The village stocks in which an offender's wrists and/or ankles were held as a punishment. They probably date to the Medieval or Post Medieval period, and are situated behind the north wall of St Michael's Church, Ufton.
The 18th century County Gaol, in use during the Imperial period, and abandoned in favour of another site in 1860. It is now part of the County Council buildings in Northgate Street, Warwick.
Coleshill pillory, a wooden frame with holes for the offender's neck and wrists, which dates back to the Medieval period. The pillory also has stocks attached and acted as a whipping post. Originally situated in front of the Market Hall it is now on Church Street, Coleshill.
The site of Coleshill Gaol or Prison which was in use during the Post Medieval period. It was situated on the east side of Blythe Road.
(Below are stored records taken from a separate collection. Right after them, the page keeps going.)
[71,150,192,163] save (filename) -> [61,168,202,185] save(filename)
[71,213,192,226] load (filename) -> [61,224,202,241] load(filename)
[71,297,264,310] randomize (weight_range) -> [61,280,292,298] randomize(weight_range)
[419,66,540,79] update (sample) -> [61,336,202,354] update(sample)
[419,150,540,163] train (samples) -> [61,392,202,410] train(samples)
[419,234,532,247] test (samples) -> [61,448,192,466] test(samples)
Warwick Market Hall was built of sandstone in the 17th century. Areas were rented to tradesmen, and there was a small prison on the ground floor. Markets were held here until 1905, after which the whole building became a museum. It is located in Market Place.
The Warwick County Asylum for Juvenile Delinquents, a house of correction, dating to the Imperial period. It was situated to the south east of Stretton on Dunsmore.
The site of a Post Medieval gaol in Northgate Street, Warwick. Destroyed by the fire of 1694, it was rebuilt within two years, and later repaired in 1779.
The site of a pillory or stocks, a wooden frame through which criminals would put their hands and heads and be exposed to public ridicule. The pillory was in use during the Imperial period and was situated at the junction of Church Land and Southam Road, Radford Semele.
The site of the stocks, a wooden structure in which offenders' hands and feet were locked as a punishment. They date back to at least the Imperial period. The stocks were located on Sheep Street, Rugby.
The site of Dunchurch lock up which was in use during the Imperial period. It was situated on School Street, Dunchurch.